DOCUMENT EXCERPT:

____

Academy award winning actor/director Kevin Costner is another Kostis pupil. Kostis taught Costner how to play golf in preparation for the film "Tin Cup". "Kevin was kind of a beginner," says Kostis.
Kostis says that he and Gary McCord started working with Costner about eight months before the movie started filming. "He's a quick study," Kostis says. "He hit most of the shots in the movie. He did a great job."
Kostis also appears in "Tin Cup", playing an announcer, "It was a real stretch," Kostis laughs.
In addition to his television work and teaching, Kostis runs the Kostis/McCord Learning Center in Scottsdale, Ariz. along with his partner (and fellow CBS employee) Gary McCord.
"Gary knew the owner of Grayhawk (golf club) and that person asked him to run a golf school there," says Kostis. "Gary asked me to help him run it."
Since Kostis was already considering moving his family from Boca Raton, Fla. to Arizona, a golf school was born.

____

In the Kostis excerpt, how long before filming began did Kostis and Gary McCord start working with Costner? The entries come from a separate source unrelated to the Kostis excerpt.

____

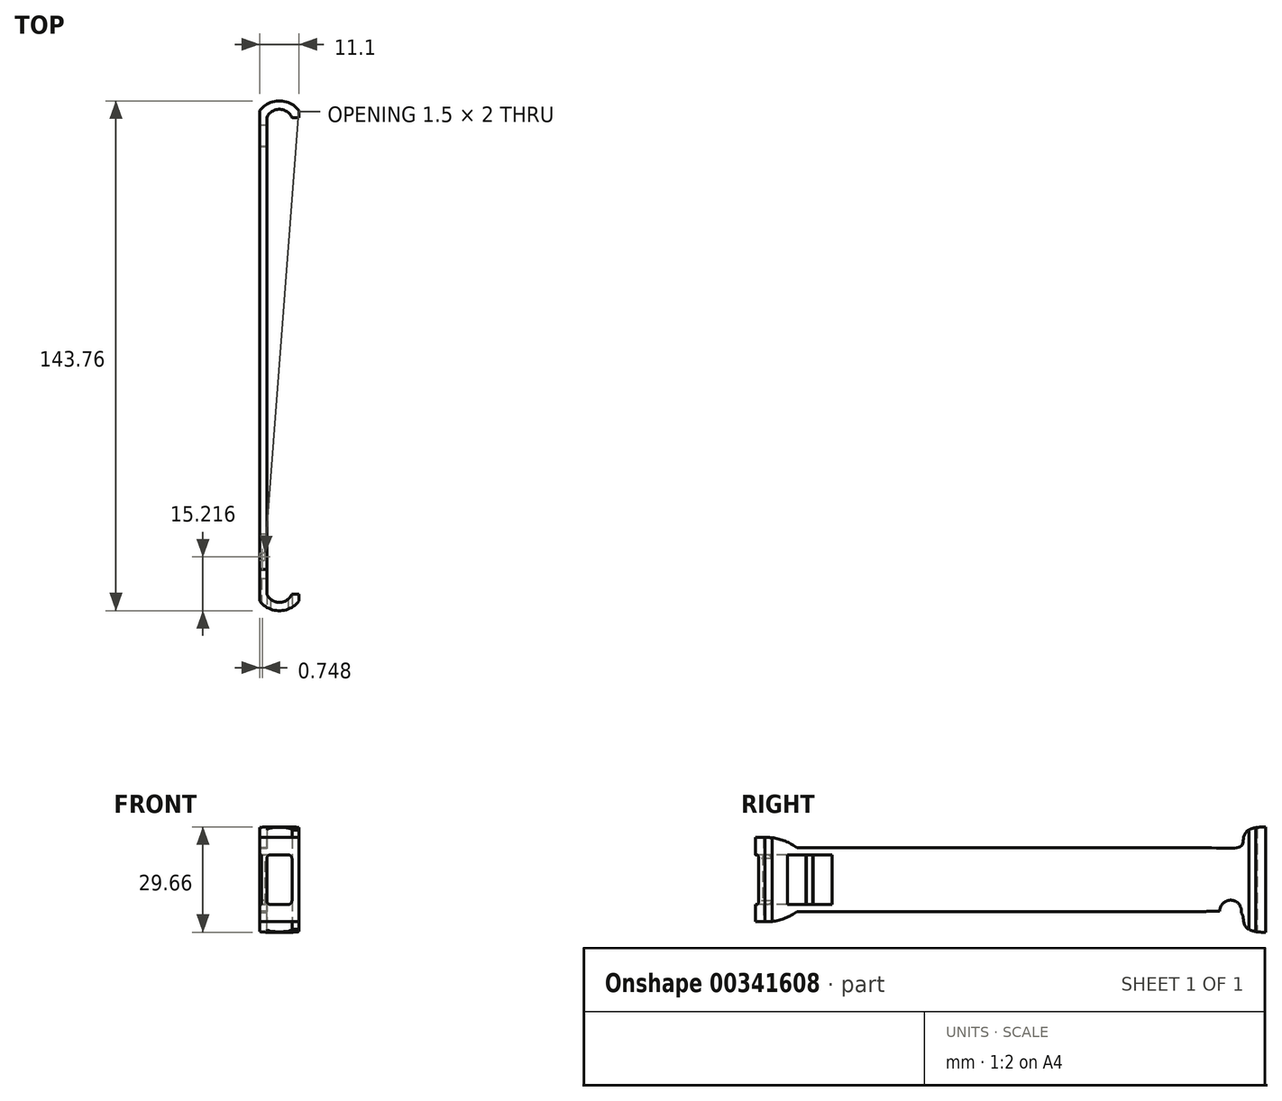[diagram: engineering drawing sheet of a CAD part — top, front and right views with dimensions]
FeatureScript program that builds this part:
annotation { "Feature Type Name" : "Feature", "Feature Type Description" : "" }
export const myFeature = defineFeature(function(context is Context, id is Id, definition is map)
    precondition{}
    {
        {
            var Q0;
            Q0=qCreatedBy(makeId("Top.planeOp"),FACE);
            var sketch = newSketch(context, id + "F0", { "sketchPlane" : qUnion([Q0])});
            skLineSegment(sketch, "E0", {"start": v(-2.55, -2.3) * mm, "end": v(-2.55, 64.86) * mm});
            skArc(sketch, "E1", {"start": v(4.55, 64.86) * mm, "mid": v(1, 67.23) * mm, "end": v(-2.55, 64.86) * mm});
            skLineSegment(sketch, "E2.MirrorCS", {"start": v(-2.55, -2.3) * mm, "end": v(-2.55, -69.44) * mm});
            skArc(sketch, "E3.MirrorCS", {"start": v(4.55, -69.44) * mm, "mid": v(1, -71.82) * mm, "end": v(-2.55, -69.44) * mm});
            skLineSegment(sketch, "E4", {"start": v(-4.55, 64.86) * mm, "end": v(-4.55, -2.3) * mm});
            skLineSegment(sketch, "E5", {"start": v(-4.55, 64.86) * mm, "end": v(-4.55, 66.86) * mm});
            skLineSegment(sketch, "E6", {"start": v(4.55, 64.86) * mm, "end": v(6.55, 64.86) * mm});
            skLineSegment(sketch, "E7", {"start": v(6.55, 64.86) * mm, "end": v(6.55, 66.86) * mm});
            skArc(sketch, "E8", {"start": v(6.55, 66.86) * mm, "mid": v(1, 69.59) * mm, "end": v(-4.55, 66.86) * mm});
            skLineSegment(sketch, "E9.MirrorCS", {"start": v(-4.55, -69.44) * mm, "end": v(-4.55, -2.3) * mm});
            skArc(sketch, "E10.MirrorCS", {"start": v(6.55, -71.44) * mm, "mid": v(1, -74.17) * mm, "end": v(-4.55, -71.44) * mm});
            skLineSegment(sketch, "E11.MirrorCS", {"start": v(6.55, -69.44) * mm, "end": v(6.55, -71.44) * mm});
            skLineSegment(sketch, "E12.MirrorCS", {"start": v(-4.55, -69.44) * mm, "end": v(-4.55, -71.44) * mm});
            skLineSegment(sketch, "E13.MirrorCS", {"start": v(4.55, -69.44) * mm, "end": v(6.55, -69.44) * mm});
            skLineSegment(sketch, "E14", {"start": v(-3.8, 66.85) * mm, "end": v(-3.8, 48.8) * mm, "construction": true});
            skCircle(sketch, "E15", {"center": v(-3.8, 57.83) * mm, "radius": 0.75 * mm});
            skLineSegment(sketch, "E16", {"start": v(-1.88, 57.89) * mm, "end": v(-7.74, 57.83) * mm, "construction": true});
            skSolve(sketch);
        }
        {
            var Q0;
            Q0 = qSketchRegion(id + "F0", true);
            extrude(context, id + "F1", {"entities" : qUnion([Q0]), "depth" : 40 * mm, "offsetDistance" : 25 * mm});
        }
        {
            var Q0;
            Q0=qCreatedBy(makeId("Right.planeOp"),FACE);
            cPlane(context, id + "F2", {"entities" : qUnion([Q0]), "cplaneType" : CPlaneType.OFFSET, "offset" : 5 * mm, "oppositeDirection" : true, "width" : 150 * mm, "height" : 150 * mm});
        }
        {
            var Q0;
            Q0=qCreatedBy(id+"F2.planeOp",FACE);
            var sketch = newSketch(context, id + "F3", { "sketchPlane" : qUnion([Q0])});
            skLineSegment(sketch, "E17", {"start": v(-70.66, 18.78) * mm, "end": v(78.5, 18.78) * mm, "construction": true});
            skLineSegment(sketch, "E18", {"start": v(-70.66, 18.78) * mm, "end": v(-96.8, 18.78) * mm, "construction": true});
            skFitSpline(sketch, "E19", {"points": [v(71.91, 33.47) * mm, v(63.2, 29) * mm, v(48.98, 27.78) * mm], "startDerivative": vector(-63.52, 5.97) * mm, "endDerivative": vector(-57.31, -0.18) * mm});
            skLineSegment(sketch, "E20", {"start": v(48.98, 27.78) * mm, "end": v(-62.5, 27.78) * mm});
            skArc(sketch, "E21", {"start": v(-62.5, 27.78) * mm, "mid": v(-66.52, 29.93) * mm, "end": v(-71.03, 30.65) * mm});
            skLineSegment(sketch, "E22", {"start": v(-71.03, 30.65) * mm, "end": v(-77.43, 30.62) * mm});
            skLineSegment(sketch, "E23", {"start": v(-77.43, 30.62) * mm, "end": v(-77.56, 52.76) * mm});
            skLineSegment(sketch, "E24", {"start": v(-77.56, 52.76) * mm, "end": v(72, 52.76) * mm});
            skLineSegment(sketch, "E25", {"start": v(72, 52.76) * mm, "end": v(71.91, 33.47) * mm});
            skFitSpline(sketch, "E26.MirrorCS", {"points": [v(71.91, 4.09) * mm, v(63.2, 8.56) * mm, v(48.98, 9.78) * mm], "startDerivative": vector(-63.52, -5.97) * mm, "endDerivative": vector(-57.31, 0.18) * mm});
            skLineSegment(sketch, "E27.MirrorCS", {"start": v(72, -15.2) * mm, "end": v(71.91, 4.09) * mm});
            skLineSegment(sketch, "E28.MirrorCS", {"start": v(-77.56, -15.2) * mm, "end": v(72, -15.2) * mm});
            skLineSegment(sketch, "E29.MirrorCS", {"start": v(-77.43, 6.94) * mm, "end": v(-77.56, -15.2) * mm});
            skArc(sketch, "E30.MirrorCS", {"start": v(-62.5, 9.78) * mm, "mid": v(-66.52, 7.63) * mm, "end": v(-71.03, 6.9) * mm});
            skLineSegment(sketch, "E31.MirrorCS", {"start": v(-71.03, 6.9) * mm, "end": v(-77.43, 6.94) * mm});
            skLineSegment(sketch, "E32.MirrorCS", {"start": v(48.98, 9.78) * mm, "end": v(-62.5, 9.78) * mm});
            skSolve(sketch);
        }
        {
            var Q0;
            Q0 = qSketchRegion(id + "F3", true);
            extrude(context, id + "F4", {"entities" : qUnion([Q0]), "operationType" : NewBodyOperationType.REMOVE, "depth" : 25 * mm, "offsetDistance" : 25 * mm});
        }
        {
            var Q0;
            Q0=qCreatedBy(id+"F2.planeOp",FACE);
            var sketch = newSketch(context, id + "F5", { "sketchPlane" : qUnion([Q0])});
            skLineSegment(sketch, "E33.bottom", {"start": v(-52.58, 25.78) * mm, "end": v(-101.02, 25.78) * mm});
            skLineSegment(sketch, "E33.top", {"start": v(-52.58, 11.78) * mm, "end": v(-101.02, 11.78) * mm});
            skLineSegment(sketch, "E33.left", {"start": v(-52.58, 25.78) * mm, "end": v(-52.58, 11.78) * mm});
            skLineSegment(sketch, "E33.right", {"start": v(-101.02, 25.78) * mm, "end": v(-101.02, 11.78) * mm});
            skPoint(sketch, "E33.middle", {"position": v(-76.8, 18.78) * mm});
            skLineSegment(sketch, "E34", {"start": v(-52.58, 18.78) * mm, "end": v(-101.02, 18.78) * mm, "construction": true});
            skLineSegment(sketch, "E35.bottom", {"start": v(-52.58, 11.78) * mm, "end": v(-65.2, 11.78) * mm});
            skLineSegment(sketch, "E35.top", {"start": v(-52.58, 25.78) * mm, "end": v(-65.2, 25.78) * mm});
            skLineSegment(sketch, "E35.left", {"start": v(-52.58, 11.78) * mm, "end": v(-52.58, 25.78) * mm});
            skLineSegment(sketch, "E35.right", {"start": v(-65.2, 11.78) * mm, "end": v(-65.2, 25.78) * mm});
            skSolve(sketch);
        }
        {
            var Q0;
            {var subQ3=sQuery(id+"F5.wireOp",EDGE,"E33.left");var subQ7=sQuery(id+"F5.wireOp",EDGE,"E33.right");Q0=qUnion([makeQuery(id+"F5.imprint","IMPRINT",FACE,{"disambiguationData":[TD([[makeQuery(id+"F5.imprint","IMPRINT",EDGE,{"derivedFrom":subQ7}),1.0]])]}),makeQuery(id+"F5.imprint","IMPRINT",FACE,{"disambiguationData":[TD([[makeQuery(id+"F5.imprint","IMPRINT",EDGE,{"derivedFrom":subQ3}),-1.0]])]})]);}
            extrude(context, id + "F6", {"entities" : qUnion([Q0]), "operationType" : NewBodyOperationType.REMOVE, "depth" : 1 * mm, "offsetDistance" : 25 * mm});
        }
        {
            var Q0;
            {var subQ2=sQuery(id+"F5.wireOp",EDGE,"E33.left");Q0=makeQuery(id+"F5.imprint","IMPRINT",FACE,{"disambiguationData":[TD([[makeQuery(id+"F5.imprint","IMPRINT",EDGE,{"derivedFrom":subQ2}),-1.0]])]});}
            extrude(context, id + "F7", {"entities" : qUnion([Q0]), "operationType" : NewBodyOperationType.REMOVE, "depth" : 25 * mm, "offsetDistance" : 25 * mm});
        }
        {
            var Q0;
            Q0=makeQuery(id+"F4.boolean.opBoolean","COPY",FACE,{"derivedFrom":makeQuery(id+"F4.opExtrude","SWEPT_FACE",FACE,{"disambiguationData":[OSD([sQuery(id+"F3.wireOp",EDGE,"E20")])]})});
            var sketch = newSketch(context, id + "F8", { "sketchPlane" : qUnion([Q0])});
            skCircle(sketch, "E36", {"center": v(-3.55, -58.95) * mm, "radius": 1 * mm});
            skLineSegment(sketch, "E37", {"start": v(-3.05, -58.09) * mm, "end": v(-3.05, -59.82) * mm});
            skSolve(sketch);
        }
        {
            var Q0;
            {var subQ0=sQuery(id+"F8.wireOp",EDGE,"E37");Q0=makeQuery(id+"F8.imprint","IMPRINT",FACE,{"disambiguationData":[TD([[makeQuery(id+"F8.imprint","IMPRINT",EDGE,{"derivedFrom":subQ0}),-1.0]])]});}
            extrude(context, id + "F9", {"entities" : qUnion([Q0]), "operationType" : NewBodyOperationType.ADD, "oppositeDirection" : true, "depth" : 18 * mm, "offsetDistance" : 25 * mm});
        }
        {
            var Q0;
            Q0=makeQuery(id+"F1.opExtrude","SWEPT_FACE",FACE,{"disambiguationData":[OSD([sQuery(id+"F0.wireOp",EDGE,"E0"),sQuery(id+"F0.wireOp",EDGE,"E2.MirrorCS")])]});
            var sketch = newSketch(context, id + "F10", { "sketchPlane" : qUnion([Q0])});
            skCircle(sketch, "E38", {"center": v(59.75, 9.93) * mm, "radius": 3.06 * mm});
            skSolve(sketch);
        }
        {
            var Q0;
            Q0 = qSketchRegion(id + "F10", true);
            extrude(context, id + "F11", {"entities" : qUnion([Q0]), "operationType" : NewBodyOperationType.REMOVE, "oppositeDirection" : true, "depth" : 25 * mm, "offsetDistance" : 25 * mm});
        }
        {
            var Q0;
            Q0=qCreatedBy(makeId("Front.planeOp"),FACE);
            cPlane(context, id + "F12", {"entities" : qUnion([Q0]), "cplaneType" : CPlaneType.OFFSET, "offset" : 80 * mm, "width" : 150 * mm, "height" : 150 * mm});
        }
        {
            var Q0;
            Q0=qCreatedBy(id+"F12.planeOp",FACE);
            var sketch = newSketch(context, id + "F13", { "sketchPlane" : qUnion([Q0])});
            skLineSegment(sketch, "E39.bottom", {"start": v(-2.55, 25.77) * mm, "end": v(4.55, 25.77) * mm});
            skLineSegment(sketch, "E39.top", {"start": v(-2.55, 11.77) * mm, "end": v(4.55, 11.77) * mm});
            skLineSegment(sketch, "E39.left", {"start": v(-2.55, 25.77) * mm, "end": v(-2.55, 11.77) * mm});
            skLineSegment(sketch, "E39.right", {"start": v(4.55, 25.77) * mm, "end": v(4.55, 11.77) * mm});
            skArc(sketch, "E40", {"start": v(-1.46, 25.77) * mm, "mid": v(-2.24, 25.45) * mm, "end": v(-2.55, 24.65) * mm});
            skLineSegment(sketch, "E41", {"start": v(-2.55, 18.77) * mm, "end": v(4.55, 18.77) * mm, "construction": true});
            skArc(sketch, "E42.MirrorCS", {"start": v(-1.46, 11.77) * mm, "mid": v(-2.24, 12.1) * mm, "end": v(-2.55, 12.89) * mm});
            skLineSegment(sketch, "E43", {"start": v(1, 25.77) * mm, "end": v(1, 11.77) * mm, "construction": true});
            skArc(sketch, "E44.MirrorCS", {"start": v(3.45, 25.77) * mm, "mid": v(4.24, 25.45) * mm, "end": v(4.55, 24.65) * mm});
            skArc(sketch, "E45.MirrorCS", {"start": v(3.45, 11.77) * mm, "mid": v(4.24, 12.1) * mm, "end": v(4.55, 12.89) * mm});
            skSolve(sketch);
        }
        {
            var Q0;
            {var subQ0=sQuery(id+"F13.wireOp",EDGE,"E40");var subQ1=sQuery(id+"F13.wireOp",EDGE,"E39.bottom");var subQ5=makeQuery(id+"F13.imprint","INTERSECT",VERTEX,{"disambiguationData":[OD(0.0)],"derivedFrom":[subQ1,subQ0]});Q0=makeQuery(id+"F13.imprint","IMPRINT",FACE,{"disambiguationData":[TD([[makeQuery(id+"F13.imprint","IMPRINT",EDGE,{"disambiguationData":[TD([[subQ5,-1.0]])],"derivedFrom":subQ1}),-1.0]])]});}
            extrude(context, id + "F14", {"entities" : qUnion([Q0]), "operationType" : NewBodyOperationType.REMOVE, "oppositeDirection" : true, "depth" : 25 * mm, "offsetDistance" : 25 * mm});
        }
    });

____

RESPONSE TO THE TASK: About eight months before the movie started filming.